Bu gücü ve etkisi olan tek isim, bize göre Özal ailesinden bir isim. Korkut Özal.. Başbakana çok yakın bir isim olduğu, başbakanı etkileyenlerin başında geldiği biliniyor. Ama onun adı engelleyen olarak hiç geçmediğine göre, ondan bahsetmek şimdilik doğru değil. Ha sadece, kadro sorununu çözmek için çaba gösteren taraf, Korkut Özalın desteğini isteyebilir, öylece devreye sokabilir.
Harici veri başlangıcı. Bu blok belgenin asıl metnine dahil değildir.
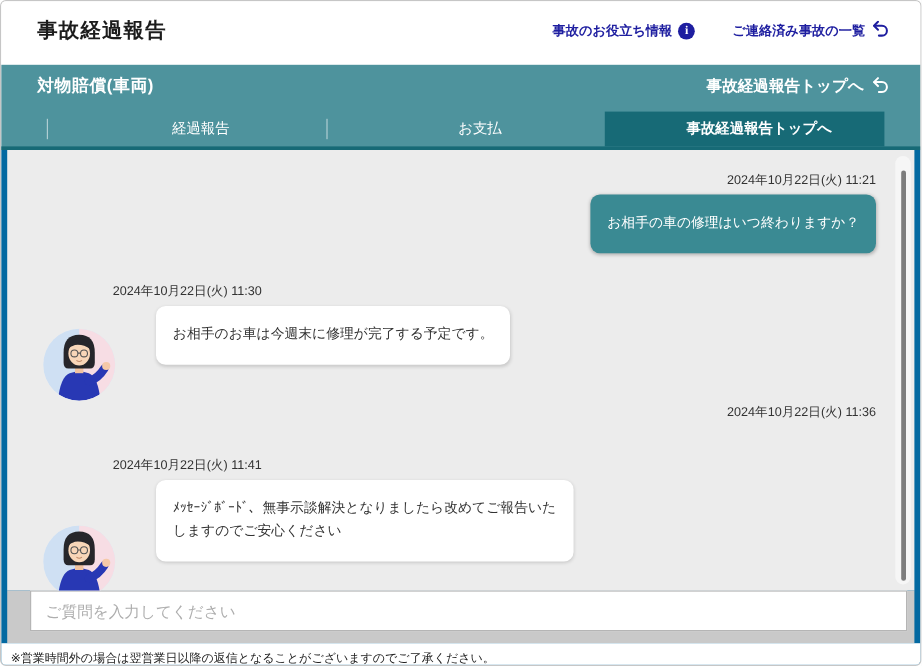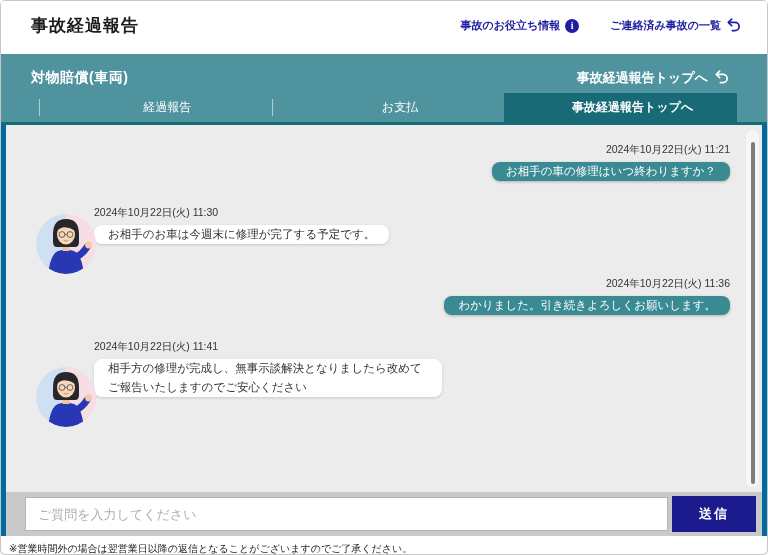--- a/index.html
+++ b/index.html
@@ -37,8 +37,8 @@
   
   .teal-bar { background: #4e939d; padding-top: 9px; flex: none; }
   .teal-row1 {
-    display: flex; align-items: flex-end;
-    padding: 0 38px 0 30px; height: 24px;
+    display: flex; align-items: flex-start;
+    padding: 0 26px 0 30px; height: 24px;
   }
   .section-title { color: #fff; font-size: 14px; font-weight: bold; letter-spacing: 0.5px; }
   .teal-top-link {

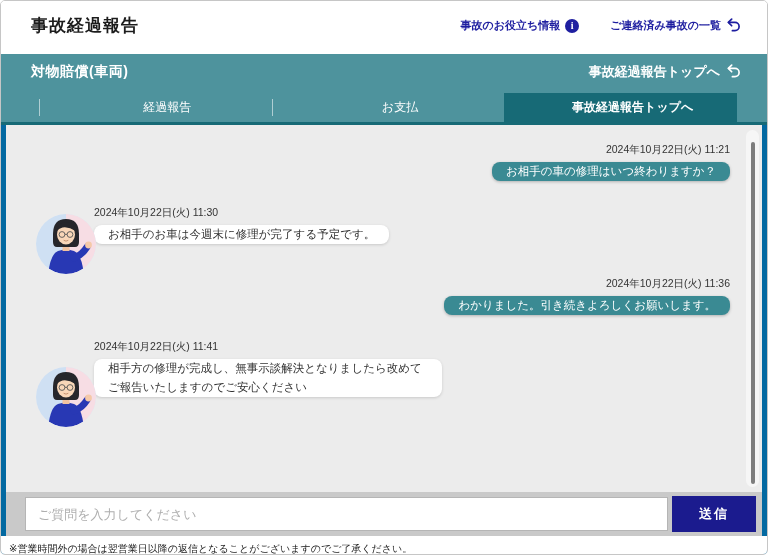--- a/index.html
+++ b/index.html
@@ -71,7 +71,7 @@
   .msg-time { font-size: 10.5px; color: #333; margin-bottom: 5px; }
   .bubble {
     font-size: 11.5px; line-height: 1.65; border-radius: 8px;
-    padding: 0 14px; width: fit-content;
+    padding: 15px 14px; width: fit-content;
     box-shadow: 0 1px 3px rgba(0,0,0,0.25);
   }
   .bubble-teal { background: #3a8a93; color: #fff; }

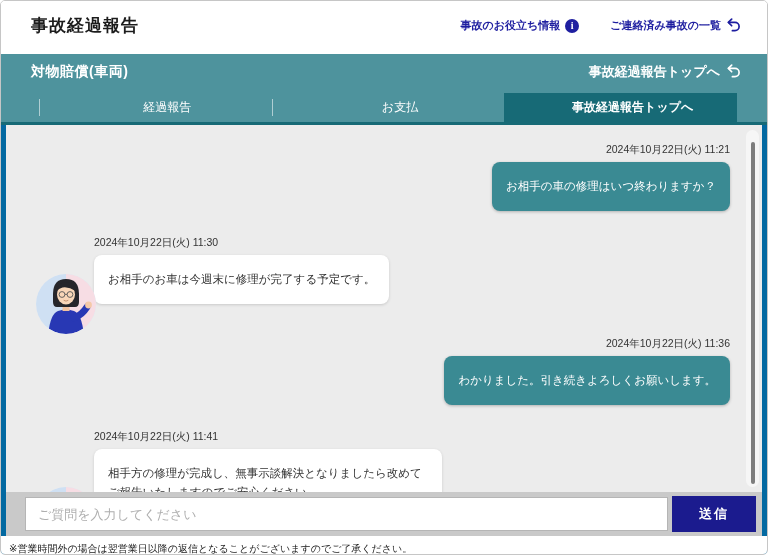--- a/index.html
+++ b/index.html
@@ -76,7 +76,7 @@
   }
   .bubble-teal { background: #3a8a93; color: #fff; }
   .msg-left { position: relative; padding-left: 58px; margin-bottom: 33px; }
-  .bubble-white { background: #fff; color: #333; max-width: 348px; box-shadow: 0 1px 3px rgba(0,0,0,0.15); }
+  .bubble-white { background: #fff; color: #333; max-width: 348px; box-shadow: 0 1px 3px rgba(0,0,0,0.15); margin-left: 36px; }
   .avatar {
     position: absolute; left: 0; bottom: -30px;
     width: 60px; height: 60px; border-radius: 50%; overflow: hidden;

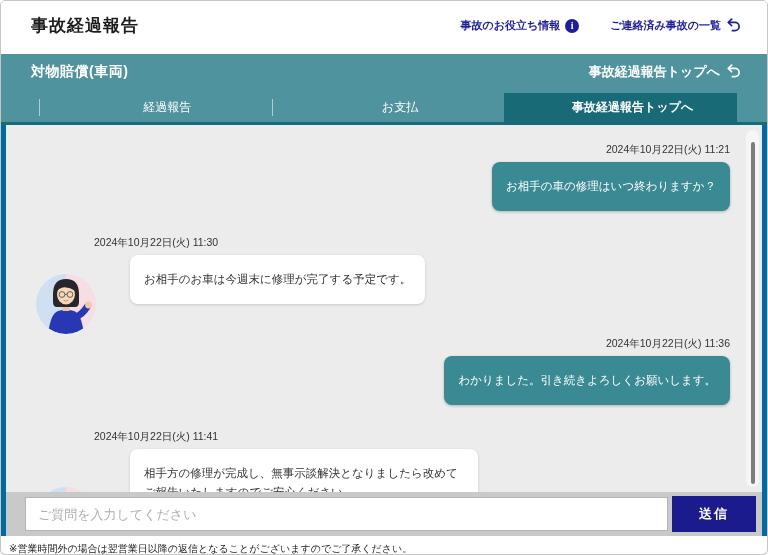--- a/index.html
+++ b/index.html
@@ -202,7 +202,6 @@
 
       <div class="msg msg-right">
         <div class="msg-time">2024年10月22日(火) 11:36</div>
-        <div class="bubble bubble-teal">わかりました。引き続きよろしくお願いします。</div>
       </div>
 
       <div class="msg msg-left">

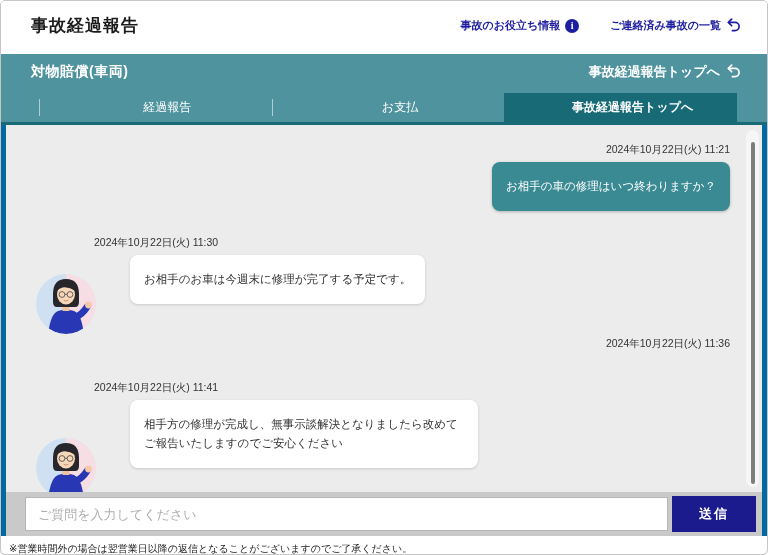--- a/index.html
+++ b/index.html
@@ -230,7 +230,7 @@
           </svg>
         </span>
         <div class="msg-time">2024年10月22日(火) 11:41</div>
-        <div class="bubble bubble-white">相手方の修理が完成し、無事示談解決となりましたら改めてご報告いたしますのでご安心ください</div>
+        <div class="bubble bubble-white">ﾒｯｾｰｼﾞﾎﾞｰﾄﾞ、無事示談解決となりましたら改めてご報告いたしますのでご安心ください</div>
       </div>
 
       <div class="sb-track">

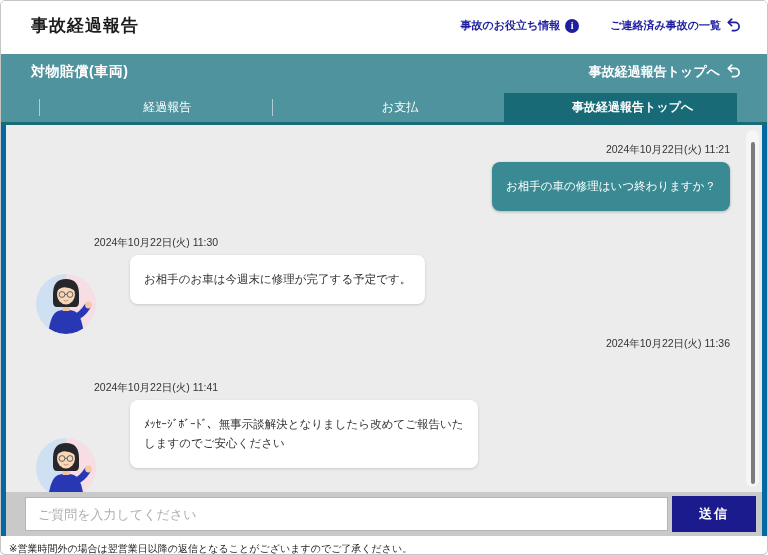--- a/index.html
+++ b/index.html
@@ -97,7 +97,7 @@
   
   .composer {
     margin: 0 5px; background: #c9c9c9; height: 44px; flex: none;
-    display: flex; align-items: center; padding: 0 6px 0 19px; gap: 4px;
+    display: flex; align-items: flex-start; padding: 0 6px 0 19px; gap: 4px;
   }
   .composer input {
     flex: 1; height: 34px; border: 1px solid #b5b5b5; background: #fff;

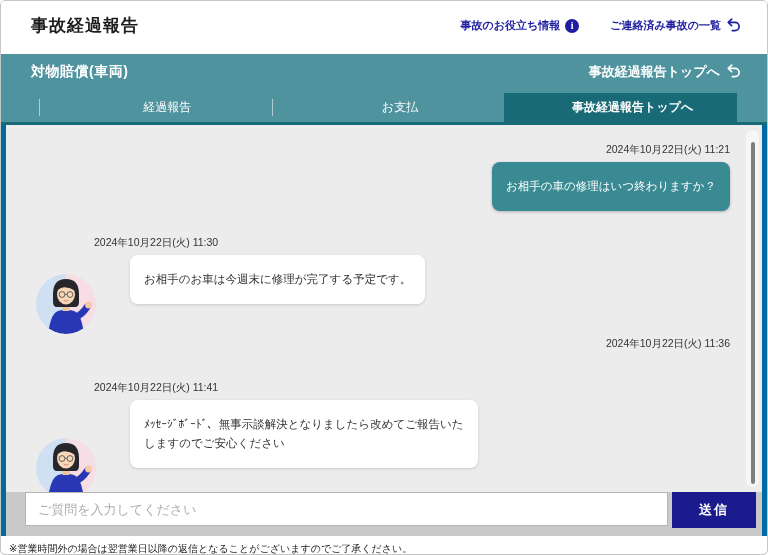--- a/index.html
+++ b/index.html
@@ -240,7 +240,6 @@
 
     <div class="composer">
       <input type="text" placeholder="ご質問を入力してください" style="">
-      <button class="send-btn">送信</button>
     </div>
 
     <div class="footer-note">※営業時間外の場合は翌営業日以降の返信となることがございますのでご了承ください。</div>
Onun, ağabeyinin adını taşıyan Tıp Merkezinin öncelikli olarak daha kaliteli hizmet vermesini sağlayacak yasa tasarısı konusundaki düşüncesi de böylece ortaya çıkar, ayrıca.
Erkal, bize göre, aslında haketmediği güçlü görüntüsünün keyfini yaşayadursun, bu konunun çözümü başka yerlerde, örneğin resmen Başbakanlıkta, gayriresmi Korkut Özalda aranmalı. Konu Malatyanın dışına, ulusal anlamda tartışılacak bir platforma taşınmalı ve Başbakan muhatap alınmalı. Başbakandan önce, kulislerde Korkut Özaldan alınacak evet yanıtı ise, sorunun çözümüdür.
Ve sonunda Başbakan Recep Tayyip Erdoğanın, Evet bu olacak dediği hiçbir yasanın, uygulamanın, kendi partisi tarafından engellenebileceğini düşünmüyoruz. Olamaz.. Mümkün değil.. Olmamalı.. denilen konularda dahi, başbakan işaret ettiği için neler olduğunun tanığıyız, hepimiz.